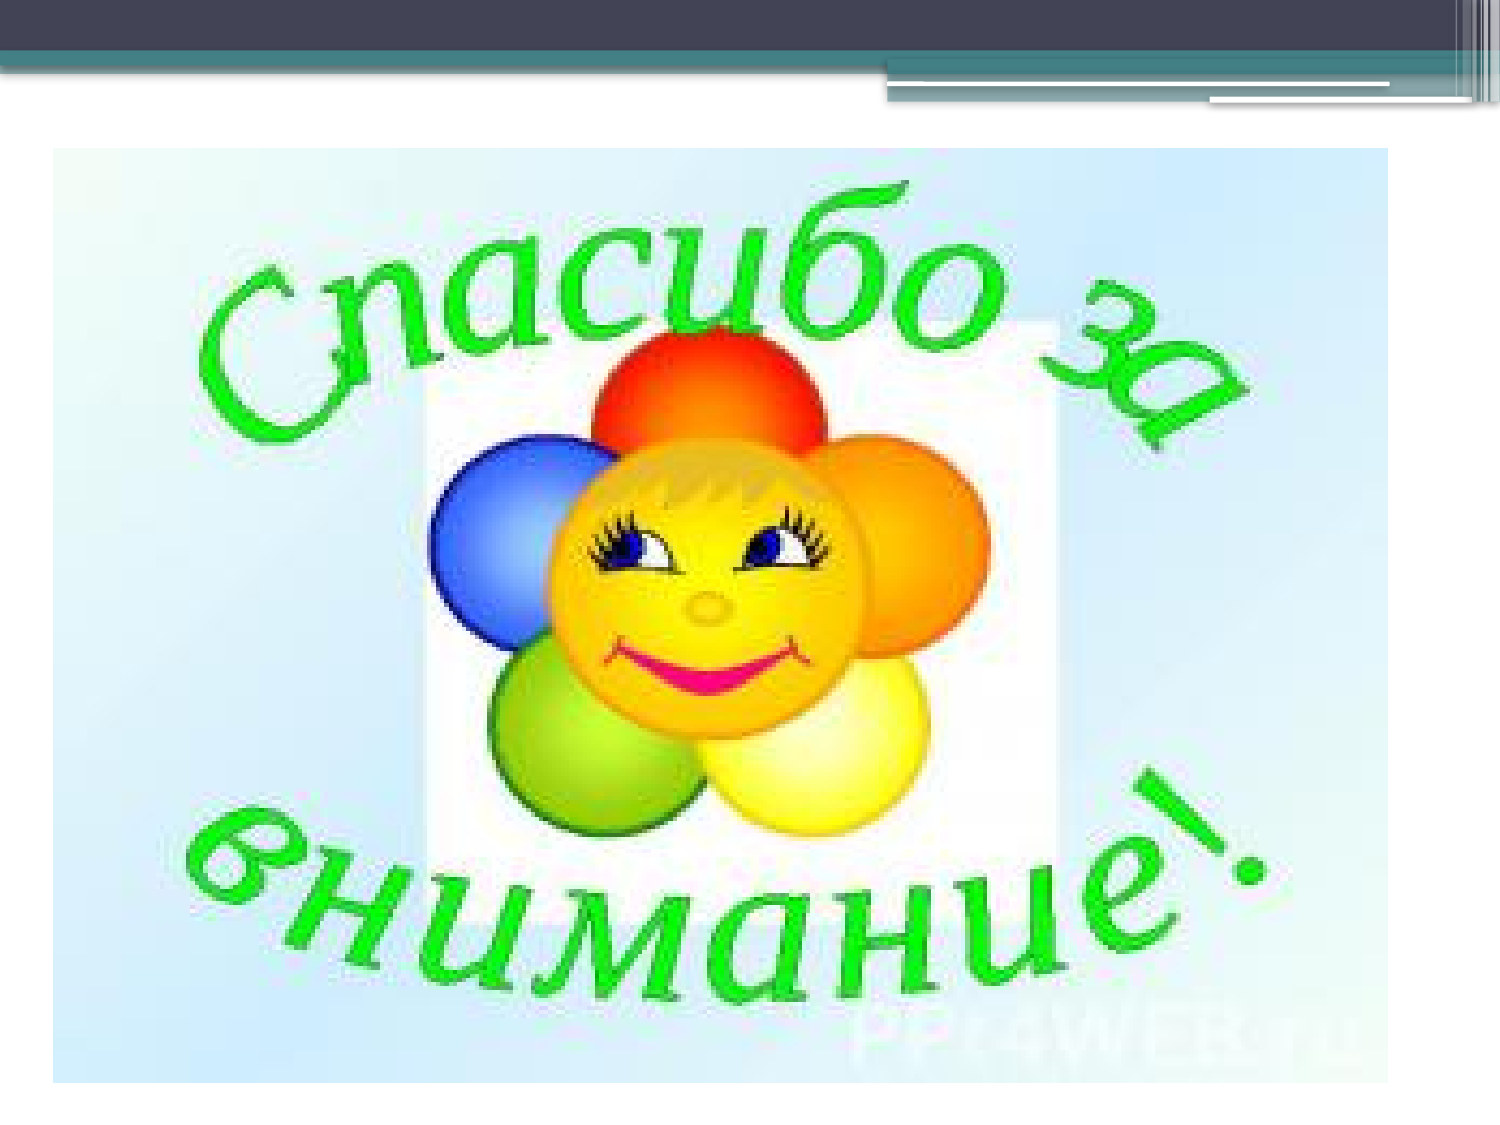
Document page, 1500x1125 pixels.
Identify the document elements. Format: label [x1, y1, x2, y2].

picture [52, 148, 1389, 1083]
+ + + +
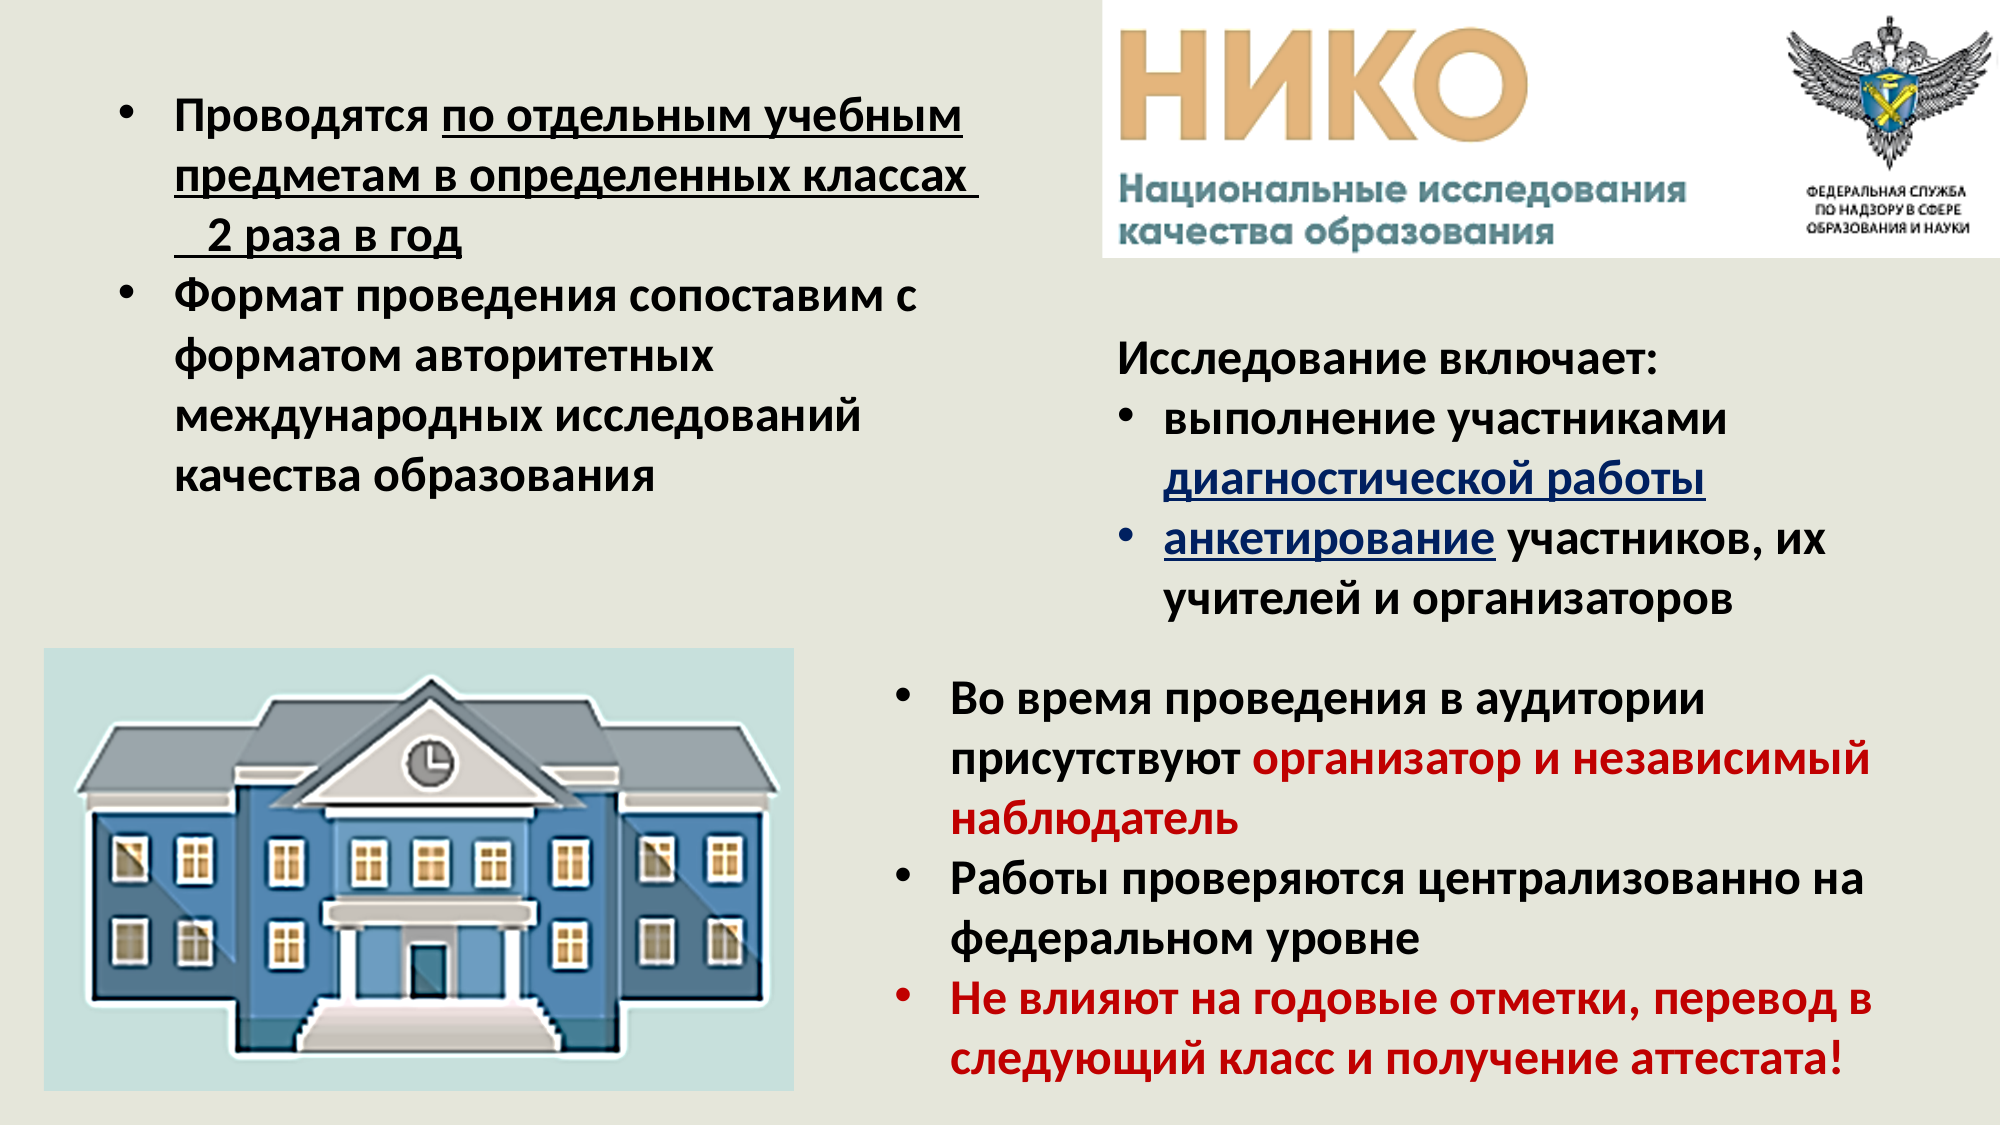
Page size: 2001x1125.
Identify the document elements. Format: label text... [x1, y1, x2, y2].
+ + + +
Task instructions - Produce only the lines from the line containing "Page size: 2001x1125." through the line containing "Identify the document elements. Format: label text...", inclusive of both, exactly as they stand in the entries above.

Result of this task -
Page size: 2001x1125.
Identify the document elements. Format: label text... [x1, y1, x2, y2].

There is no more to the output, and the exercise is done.